Relieving the Extreme Tension in Caplanian Thought
Tyler Cowen says he’s found “the extreme tension in Caplanian thought”:
This is a fundamental tension in Caplanian thought, namely the
desire to promote intuitions of both meritocracy/desert and facts about
heritability. Bryan can’t have it both ways.
I say this “tension” is illusory. Key points:
1. While merit/desert and choice are related, the relationship is much more complex than Tyler admits. No one chooses his raw athletic ability, but the fastest runner in the Olympics still merits the gold medal. Choice almost invariably plays a role – no matter how great your innate ability in X, you have to actually choose to do X to merit any recognition or reward. But choice is only one ingredient in our intuitions about merit and desert.
2. But doesn’t empirical evidence on heritability of our choices show that we don’t “really” choose anything – and thereby entirely undermine all notions of merit and desert? Nope. Predictability and free will are compatible; the former is a claim about what happens, the latter a claim about what can happen. I’ve never chosen to cut off one of my fingers. You can safely bet that I never will. But my introspection tells me that I’m metaphysically free to cut off my fingers.
3. If predictability did undermine merit and desert, heritability would still be a red herring. Why? Because heritability research looks at why behavior is predictable, not whether it’s predictable. The point of twin and adoption studies isn’t to show that human behavior is predictable; you can see that from naive family correlations. The point of twin and adoption studies is to figure out what share of naive family correlations is due to nature – and what share is due to nurture.

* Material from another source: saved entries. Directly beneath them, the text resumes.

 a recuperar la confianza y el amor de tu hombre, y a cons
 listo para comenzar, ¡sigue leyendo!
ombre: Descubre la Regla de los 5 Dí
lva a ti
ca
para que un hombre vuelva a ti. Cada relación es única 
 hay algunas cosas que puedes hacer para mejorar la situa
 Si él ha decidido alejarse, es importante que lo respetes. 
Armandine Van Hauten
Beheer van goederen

4. If this is true, why do I think that income heritability studies should increase our estimates of how meritocratic the economy is? Simple: If separated identical twins both earn high incomes, the explanation almost has to be that the market rewards ability and effort. If adoptees raised together both earn high incomes, on the other hand, the explanation could be that their parents raised them to be productive and motivated workers. But this pattern is also consistent with nepotism – parents using their connections to place their underqualified kids in good jobs.

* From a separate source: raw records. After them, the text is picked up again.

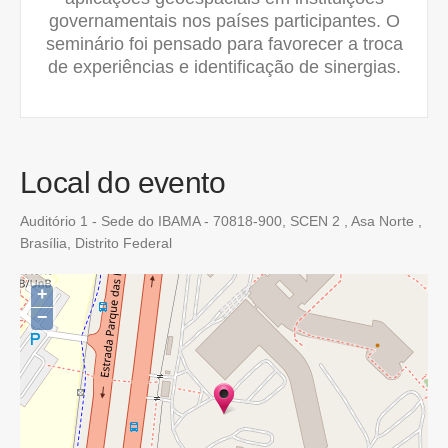
governamentais nos países participantes. O
seminário foi pensado para favorecer a troca
de experiências e identificação de sinergias.
Local do evento
Auditório 1 - Sede do IBAMA - 70818-900, SCEN 2 , Asa Norte ,
Brasília, Distrito Federal
+
−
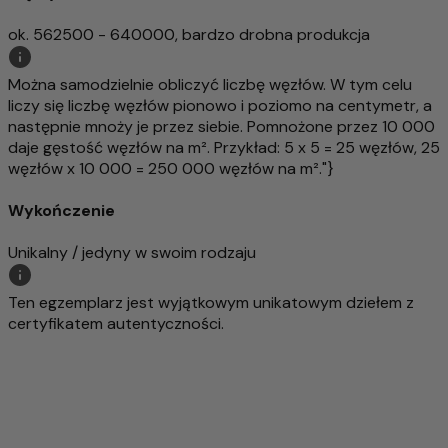
ok. 562500 - 640000, bardzo drobna produkcja
Można samodzielnie obliczyć liczbę węzłów. W tym celu
liczy się liczbę węzłów pionowo i poziomo na centymetr, a
następnie mnoży je przez siebie. Pomnożone przez 10 000
daje gęstość węzłów na m². Przykład: 5 x 5 = 25 węzłów, 25
węzłów x 10 000 = 250 000 węzłów na m²."}
Wykończenie
Unikalny / jedyny w swoim rodzaju
Ten egzemplarz jest wyjątkowym unikatowym dziełem z
certyfikatem autentyczności.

The ultimate reason why Tyler’s sees a tension and I don’t, though, is probably that he takes for granted the Rawlsian view that, “no one deserves his place in the distribution of native endowments.” I reject the Rawlsian position as contrary to common sense. Like Rothbard,
I must confess that I cannot make any sense of this position. What is more inherent in an individual, more uniquely his own, than his inherited ability? If he is not to reap the reward from this, conjoined with his own willed effort, what should he reap a reward from?